Municipal Association of Victoria
- Abbreviation: MAV
- Formation: 1879; 147 years ago
- Type: Legislated peak body
- Headquarters: Melbourne, Australia
- President: Jennifer Anderson
- Website: www.mav.asn.au

= Municipal Association of Victoria =

The Municipal Association of Victoria (MAV) is the legislated peak body for representing local governments in Victoria.

== Aims ==
The overall purpose of the MAV is to represent the interests of the 79 local governments in Victoria. Its stated roles are to support councils and councillors, provide a platform for advocacy, and promote the role of local government. The organisation also provides services to its member councils. These services include joint procurement, insurance, and policy advice.

== History ==
The Association was created in 1879 to represent the interests of local governments in Victoria. The Municipal Association Act 1907 of the Parliament of Victoria formally recognised the organisation as a peak body, primarily for the purpose of creating the Municipal Officers Fidelity Guarantee Fund.

=== 1994 council amalgamations ===
During the amalgamation of local councils in Victoria in the early 1990s, the MAV campaigned against the compulsory competitive tendering introduced for the 78 new councils created after the process, arguing that it had significant impacts on both council employees and residents.

Following the amalgamations and return of democratic government in 1996/97, the MAV ran a number of programs to monitor and support councils restructuring in the new process.
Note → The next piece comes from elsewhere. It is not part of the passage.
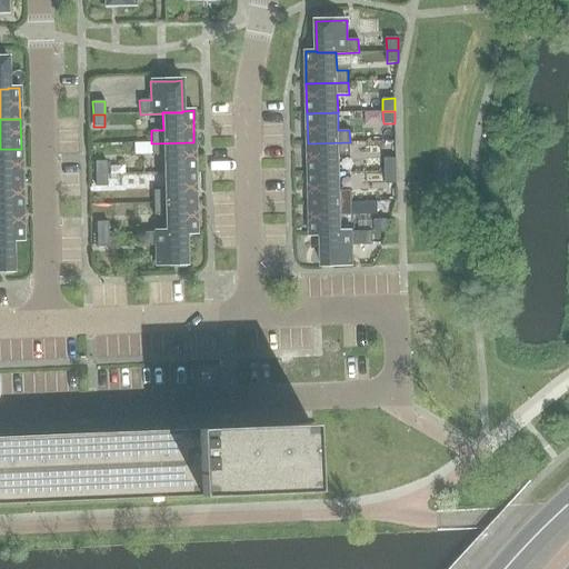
[(193,142),(151,143),(152,156),(163,155),(163,173),(195,172),(193,142)]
This included the Step Asset Management Program, which eventually assessed a large number of primarily rural councils as being financially unsustainable.

=== 2015 Victorian Auditor-General's Report ===
In February 2015, the Victorian Auditor-General published a report into Local Government Victoria and the MAV on the effectiveness, efficiency and economy of the support provided to councils. It found serious structural and governance deficiencies in the MAV, prompting significant media coverage on its findings. The report questioned many aspects of the organisation's operations, including value for money of its procurement activities and lack of public accountability. The report's conclusions prompted Frankston City Council to leave the MAV in August 2015. It rejoined in August 2017 after a new council resolution was passed. Many other councils expressed similar concerns and considered ceasing their memberships, including the City of Monash, the Shire of Mitchell, and the City of Boroondara. Councillors from the cities of Yarra and Melbourne also expressed concerns over the report. Boroondara later withdrew its representation from the Association after a lengthy and public court battle with the City of Darebin, citing issues presented in the Auditor-General's report.

The MAV's initial response to the report disputed some of its key conclusions, including the premise that the MAV could be subject to the direction of the state government. However, following the appointment of a new board in March 2015 and a motion from the State Council in early 2016, independent auditors and consultants through Ernst & Young and Deloitte have been appointed to oversee the implementation of the report's recommendations.

== Structure ==
=== Board ===
The Board of the MAV is made up of councillors from its members’ councils. It consists of 12 members elected by councils in each region and a directly elected president. Elections are conducted once every two years.

=== State Council ===
The State Council operates as the governing body of the Association. It is made up of single representatives from all member councils who formulate, debate, and vote on the operations of the MAV. This includes association rules, policies, and strategic planning.

== Members ==
All Victorian local governments are members of the MAV. The City of Frankston withdrew in 2015 but rejoined in August 2017 after a new council resolution was passed. The City of Boroondara resolved to withdraw its representation to the Association in December 2016, preventing Cr Coral Ross from contesting the presidency of the MAV. Cr Ross was later elected president of the MAV in 2019.